We will use step response to test the system behavior, as the heating process identified as first order system. At this moment I not sure how much lag or delay involve with the process.
In this code, we used Arduino IDE to program using stm32 core.
Blackpill will wait for “start” string command from serial port then it will turn on the mosfet module untill the reading resistant reachine 150 Ohms then it will turn-off for 120 seconds and repeat for 10 cycles while printing the value via serial for Python script to gather data.
see : https://github.com/Menginventor/DIY_Hakko/tree/main/hakko_model_iden_firmware
Pythonscript will send “start” command start the process and save .csv and .npy file for later analysis.
see: https://github.com/Menginventor/DIY_Hakko/blob/main/data_gatherer.py
Using FOPDT model, we can use optimization to fit the model
the delay (theta) can not be optimized and ambient temp is off from ideally around 50 Ω to 80.99 Ω.
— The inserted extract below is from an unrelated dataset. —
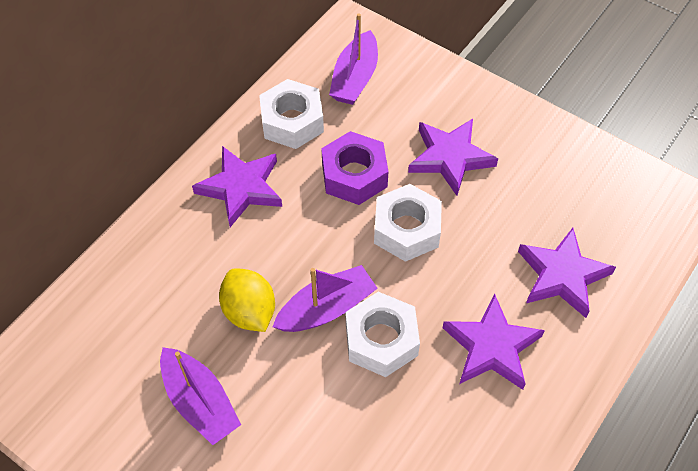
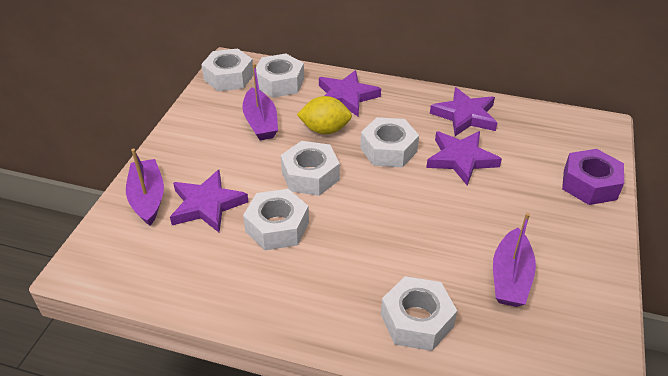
white nut: 3 -> 6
It take very long time to wait until it reach ambient temperature so we will use it as is.
Using a First-Order Plus Dead Time (FOPDT) model, we apply optimization to fit the system response and obtain the following parameters:
T_inf_opt = 80.99 Ω K_opt = 265.33 tau_opt = 36.56 s theta_opt = 0.00 s
The delay theta could not be effectively optimized and appears negligible in this case. Additionally, the estimated ambient resistance T_inf deviates from the expected value of approximately 50 Ω, converging instead to 80.99 Ω.
Since allowing the system to cool down to the actual ambient temperature takes a long time, we proceed with the model as-is.